--- RECORD SET Enclosed Below ---

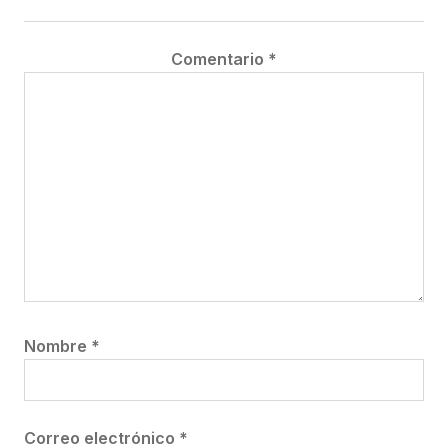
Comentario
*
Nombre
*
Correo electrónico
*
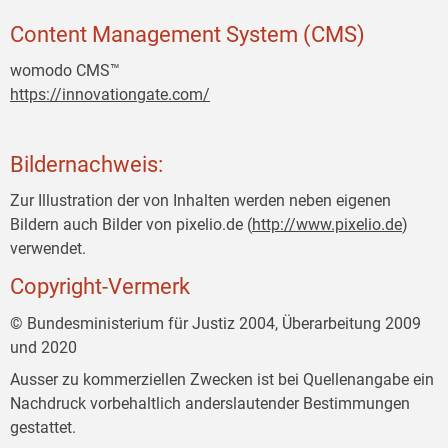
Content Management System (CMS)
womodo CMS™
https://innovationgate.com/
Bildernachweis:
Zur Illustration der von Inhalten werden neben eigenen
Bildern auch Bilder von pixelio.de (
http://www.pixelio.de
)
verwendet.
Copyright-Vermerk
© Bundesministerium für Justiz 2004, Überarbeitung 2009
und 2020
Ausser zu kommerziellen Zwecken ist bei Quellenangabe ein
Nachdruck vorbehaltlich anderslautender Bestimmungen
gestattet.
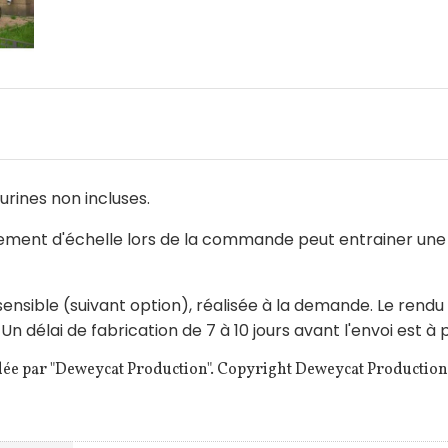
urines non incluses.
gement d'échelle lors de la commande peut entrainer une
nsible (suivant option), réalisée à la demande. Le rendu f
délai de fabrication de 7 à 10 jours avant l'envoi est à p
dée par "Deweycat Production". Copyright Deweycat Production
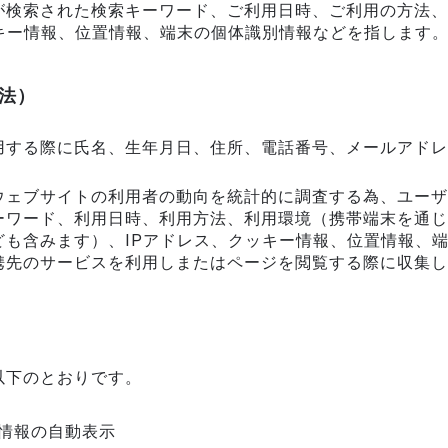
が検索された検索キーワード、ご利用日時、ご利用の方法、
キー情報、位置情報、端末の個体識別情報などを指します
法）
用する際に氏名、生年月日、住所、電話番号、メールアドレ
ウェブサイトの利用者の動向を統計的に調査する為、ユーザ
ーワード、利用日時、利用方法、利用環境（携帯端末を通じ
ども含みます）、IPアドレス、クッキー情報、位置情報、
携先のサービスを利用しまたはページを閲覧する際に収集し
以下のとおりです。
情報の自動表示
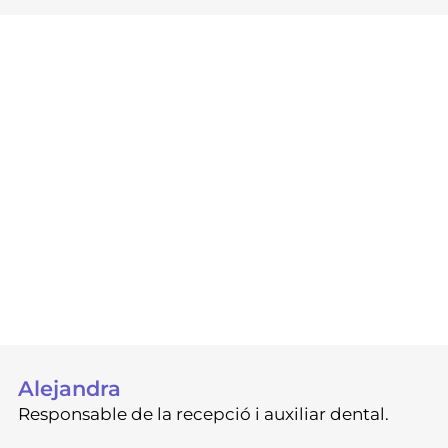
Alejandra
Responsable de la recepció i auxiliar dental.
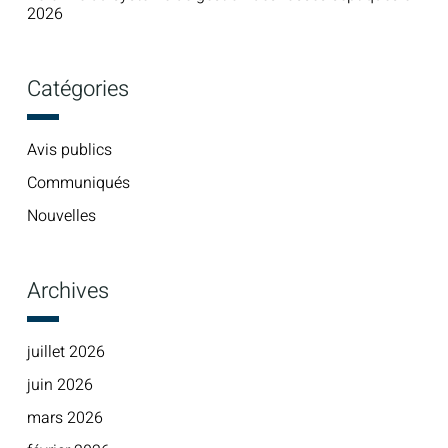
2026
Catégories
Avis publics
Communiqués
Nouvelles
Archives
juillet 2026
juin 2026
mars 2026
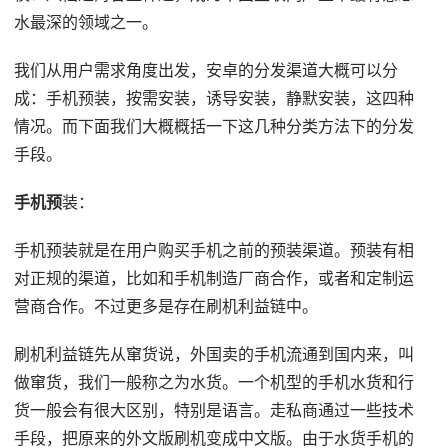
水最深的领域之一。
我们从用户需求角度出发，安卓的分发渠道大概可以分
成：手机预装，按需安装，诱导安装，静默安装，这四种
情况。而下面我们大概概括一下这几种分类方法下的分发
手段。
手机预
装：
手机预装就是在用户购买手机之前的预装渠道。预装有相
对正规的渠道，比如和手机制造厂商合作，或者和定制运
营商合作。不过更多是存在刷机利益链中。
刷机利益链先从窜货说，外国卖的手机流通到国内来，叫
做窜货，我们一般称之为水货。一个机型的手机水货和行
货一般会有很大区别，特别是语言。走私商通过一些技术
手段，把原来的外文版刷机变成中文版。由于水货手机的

--- End of Enclosed RECORD SET ---
--- RECORD SET Enclosed Below ---

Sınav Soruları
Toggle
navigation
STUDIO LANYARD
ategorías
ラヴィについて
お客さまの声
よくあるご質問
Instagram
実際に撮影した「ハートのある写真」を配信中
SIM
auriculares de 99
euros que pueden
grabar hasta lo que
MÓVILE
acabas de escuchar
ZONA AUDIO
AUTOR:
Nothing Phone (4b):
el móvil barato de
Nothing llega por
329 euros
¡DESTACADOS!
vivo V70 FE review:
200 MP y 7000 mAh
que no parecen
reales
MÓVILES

--- End of Enclosed RECORD SET ---
--- RECORD SET Enclosed Below ---

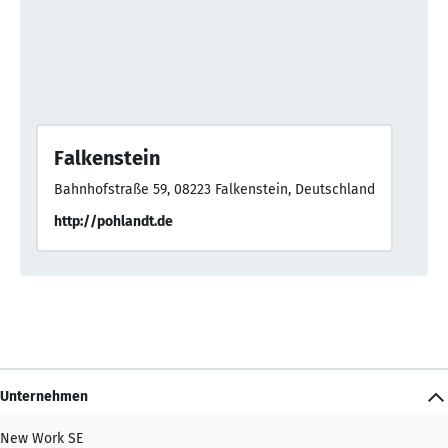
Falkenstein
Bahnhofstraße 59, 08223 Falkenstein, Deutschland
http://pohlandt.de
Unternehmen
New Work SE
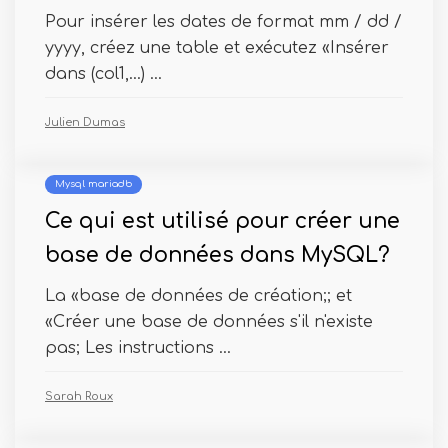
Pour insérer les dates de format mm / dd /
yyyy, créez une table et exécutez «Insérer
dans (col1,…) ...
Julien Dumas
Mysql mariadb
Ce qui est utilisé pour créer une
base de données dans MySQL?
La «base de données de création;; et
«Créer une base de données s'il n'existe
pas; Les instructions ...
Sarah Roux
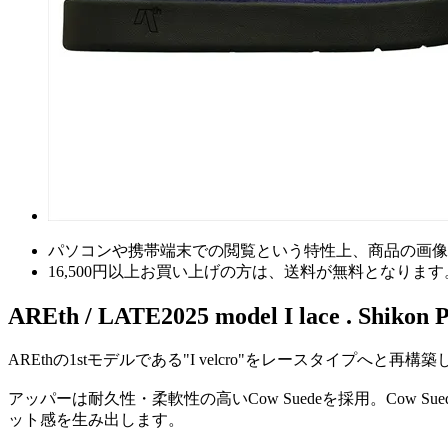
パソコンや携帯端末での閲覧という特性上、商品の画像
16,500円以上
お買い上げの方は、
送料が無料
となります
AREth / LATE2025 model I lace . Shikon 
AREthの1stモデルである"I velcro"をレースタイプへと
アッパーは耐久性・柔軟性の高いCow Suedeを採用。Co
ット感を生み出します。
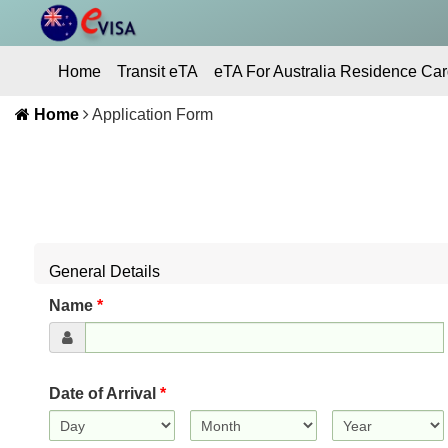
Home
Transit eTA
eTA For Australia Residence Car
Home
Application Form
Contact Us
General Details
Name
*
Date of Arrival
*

--- End of Enclosed RECORD SET ---

■ **TASK DESCRIPTION**:
Scan the entries for lines holding the string "Falkenstein", then copy every one of them.

■ **YOUR SOLUTION**:
Falkenstein
Bahnhofstraße 59, 08223 Falkenstein, Deutschland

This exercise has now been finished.